As Louis grew into a young man who wandered through the walnut grove with a set of watercolors instead of sitting at his desk with a set of calipers, his father became irksome. Although the clerk served the remains of an aristocracy, he found the laziness and ethereal concerns of the upper class intolerable. Monsieur Daguerre was a clerk with an impeccable sense of timing and order; he believed in an honest day’s work, sacrifice for king and country, marriage before the age of twenty. The house at the end of the glade—remodeled as a tribute to his services to the crown—was run with regimental precision. Each dawn Madame Daguerre served hearty breakfasts of soup and bread and eggs; she darned her husband’s black stockings the last Sunday of the month. To ensure his punctuality, Monsieur Daguerre synchronized the cottage clocks with those inside the château. The machinery of a household, he believed, needed to be as simple and reliable as a winepress. Nothing faddish, nothing wanton. God had designed man to calibrate with nature: to sleep with the stars, wake with the sun, hunger in proportion to his yields.

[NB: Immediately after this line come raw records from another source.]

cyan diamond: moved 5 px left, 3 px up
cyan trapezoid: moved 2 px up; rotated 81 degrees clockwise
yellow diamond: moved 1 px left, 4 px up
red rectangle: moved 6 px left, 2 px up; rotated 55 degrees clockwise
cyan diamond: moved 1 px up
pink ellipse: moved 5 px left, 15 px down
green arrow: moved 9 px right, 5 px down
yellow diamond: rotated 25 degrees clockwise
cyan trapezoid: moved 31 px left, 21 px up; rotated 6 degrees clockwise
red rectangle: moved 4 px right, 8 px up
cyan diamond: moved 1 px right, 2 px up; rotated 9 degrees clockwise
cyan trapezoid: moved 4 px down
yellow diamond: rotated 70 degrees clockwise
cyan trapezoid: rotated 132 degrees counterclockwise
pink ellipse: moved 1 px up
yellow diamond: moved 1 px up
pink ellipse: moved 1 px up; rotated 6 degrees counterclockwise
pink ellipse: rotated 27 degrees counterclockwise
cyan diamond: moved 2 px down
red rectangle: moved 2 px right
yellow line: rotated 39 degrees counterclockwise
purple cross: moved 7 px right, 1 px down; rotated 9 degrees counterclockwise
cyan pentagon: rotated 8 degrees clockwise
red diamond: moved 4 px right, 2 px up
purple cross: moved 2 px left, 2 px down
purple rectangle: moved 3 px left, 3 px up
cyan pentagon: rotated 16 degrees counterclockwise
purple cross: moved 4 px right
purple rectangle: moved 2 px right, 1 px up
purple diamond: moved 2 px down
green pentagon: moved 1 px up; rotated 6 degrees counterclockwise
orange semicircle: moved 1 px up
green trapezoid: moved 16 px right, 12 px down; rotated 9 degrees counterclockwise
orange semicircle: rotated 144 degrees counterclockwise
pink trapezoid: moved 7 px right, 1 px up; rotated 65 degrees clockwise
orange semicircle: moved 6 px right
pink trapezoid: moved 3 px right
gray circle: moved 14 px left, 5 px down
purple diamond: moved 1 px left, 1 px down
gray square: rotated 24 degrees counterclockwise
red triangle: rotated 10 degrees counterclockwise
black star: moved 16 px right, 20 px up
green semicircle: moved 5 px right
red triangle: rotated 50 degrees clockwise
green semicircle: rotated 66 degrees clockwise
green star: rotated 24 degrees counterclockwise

He tried to rein Louis in, at first with offhand comments: “Here, little man, come sit beside me and we will go through this pile of bills together. Ordered accounts and no debts, these are the hallmarks of any gentleman’s household.” In response Louis would sit on a high stool, take up his father’s daybook and inkwell. But soon he was sketching fir trees and ferny hollows in the ruled margins, and his father would dismiss him with the wave of a hand. Sometimes Monsieur Daguerre insisted that Louis accompany him to his office in the main building, and he would wait for the tardy boy to come downstairs. On one occasion Louis appeared in a topaz cravat and plaid trousers. The head clerk, appalled, said, “If my employer sees you in that yellow cravat, he’ll fire me. Where did you get such a thing?”